→ **What the task requires**:
Below is some data. Retype exactly the lines starting at the one with "аутоімунних та ендокринних" and ending at the one with "Найефективнішим методом лікування вагінальної".

→ **Data records**:
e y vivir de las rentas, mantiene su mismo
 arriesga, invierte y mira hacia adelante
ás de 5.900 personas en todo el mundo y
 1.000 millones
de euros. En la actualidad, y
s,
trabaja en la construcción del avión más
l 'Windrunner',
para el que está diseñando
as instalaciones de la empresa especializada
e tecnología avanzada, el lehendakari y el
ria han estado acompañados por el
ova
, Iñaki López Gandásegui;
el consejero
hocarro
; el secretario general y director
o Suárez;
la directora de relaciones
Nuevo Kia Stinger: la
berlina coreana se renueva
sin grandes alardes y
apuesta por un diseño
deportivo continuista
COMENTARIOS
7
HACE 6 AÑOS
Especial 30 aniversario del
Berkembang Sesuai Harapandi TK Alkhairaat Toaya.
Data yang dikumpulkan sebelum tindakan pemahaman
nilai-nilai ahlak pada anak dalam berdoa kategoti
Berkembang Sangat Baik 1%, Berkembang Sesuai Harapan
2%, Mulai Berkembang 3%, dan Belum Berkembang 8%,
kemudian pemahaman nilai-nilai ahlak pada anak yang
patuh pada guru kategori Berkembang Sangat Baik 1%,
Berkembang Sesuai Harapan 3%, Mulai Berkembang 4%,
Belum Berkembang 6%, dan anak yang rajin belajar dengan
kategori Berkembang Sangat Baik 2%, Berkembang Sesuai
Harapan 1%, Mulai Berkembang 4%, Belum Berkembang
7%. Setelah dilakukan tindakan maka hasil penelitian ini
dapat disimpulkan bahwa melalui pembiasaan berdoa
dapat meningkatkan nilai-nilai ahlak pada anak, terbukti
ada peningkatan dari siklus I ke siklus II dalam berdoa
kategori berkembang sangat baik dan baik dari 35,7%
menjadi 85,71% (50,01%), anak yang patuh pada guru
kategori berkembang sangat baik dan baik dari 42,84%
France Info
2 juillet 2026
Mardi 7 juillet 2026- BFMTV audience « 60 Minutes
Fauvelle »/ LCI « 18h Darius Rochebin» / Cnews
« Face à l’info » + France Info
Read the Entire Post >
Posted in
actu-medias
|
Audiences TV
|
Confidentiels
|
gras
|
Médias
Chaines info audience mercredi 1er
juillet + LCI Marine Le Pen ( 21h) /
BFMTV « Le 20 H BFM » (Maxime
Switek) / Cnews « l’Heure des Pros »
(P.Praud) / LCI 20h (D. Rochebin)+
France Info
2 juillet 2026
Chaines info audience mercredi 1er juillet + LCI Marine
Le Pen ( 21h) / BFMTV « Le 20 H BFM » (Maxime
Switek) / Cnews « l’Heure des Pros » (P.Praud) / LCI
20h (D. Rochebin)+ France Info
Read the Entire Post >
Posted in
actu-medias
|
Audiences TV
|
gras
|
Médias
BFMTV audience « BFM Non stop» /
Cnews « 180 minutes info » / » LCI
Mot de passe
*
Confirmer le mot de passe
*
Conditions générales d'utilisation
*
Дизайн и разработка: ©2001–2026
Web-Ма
--
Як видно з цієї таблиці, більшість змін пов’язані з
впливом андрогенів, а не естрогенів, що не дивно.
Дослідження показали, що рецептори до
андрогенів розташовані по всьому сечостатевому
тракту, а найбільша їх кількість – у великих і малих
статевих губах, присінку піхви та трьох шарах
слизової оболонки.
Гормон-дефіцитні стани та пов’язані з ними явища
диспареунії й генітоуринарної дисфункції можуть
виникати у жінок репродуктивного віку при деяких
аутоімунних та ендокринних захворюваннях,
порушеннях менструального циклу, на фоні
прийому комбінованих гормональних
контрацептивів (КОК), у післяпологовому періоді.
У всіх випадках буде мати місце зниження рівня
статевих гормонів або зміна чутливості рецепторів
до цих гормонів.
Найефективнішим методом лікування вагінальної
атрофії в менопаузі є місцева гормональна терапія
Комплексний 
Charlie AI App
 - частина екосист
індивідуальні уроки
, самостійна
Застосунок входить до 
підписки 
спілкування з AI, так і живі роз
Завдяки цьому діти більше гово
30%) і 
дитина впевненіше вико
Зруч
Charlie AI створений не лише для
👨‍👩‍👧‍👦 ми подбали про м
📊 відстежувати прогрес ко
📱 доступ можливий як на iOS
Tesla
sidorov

→ **Response to the exercise**:
аутоімунних та ендокринних захворюваннях,
порушеннях менструального циклу, на фоні
прийому комбінованих гормональних
контрацептивів (КОК), у післяпологовому періоді.
У всіх випадках буде мати місце зниження рівня
статевих гормонів або зміна чутливості рецепторів
до цих гормонів.
Найефективнішим методом лікування вагінальної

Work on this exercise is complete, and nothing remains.